Exercise aim:
State how many lines in the records below contain the string "tudi", and give nothing besides that number.

Data records
================================
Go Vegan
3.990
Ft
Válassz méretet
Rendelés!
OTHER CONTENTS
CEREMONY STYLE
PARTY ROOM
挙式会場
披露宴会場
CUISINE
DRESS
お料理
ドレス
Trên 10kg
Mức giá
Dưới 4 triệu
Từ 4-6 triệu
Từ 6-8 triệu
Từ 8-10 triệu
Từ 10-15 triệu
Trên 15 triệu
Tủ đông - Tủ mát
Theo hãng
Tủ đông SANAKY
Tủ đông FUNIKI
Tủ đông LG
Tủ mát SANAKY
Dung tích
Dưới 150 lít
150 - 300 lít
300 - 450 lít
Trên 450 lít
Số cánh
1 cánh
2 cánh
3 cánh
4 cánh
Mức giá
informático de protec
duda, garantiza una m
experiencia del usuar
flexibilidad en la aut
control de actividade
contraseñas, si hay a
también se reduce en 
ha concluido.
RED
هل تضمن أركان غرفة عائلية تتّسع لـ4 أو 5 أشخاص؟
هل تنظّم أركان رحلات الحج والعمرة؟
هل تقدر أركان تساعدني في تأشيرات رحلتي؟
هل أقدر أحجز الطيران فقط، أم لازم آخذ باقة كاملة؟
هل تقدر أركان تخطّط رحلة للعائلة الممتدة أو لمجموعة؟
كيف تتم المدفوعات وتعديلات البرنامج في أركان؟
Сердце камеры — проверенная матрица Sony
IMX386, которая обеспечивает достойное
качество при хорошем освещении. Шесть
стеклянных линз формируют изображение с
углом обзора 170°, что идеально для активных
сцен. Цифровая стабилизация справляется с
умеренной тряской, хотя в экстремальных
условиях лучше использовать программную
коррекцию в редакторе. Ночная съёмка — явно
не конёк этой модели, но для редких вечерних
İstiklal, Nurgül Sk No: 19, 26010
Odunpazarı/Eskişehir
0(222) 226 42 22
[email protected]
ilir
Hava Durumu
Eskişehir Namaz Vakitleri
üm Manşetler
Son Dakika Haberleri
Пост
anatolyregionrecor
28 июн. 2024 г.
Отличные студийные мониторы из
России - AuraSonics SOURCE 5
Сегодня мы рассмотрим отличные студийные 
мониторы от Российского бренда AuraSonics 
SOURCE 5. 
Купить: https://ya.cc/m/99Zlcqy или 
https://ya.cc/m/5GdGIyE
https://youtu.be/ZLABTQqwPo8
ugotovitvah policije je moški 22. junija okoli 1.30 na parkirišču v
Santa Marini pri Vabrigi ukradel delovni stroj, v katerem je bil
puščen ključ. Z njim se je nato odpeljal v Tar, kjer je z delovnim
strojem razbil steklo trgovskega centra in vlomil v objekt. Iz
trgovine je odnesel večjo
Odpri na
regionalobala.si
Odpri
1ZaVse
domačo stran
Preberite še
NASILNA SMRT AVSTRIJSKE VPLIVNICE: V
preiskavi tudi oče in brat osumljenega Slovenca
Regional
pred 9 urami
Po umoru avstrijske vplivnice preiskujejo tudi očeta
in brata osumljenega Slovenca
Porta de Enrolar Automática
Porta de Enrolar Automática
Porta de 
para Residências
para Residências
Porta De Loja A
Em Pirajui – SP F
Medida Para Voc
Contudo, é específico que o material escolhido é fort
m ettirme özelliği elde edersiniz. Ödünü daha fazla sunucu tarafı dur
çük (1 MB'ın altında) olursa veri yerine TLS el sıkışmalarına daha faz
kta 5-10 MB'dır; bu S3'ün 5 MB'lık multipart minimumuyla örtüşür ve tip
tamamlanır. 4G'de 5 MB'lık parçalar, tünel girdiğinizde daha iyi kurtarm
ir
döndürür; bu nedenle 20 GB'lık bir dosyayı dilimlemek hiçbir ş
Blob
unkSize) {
================================
Written answer:
2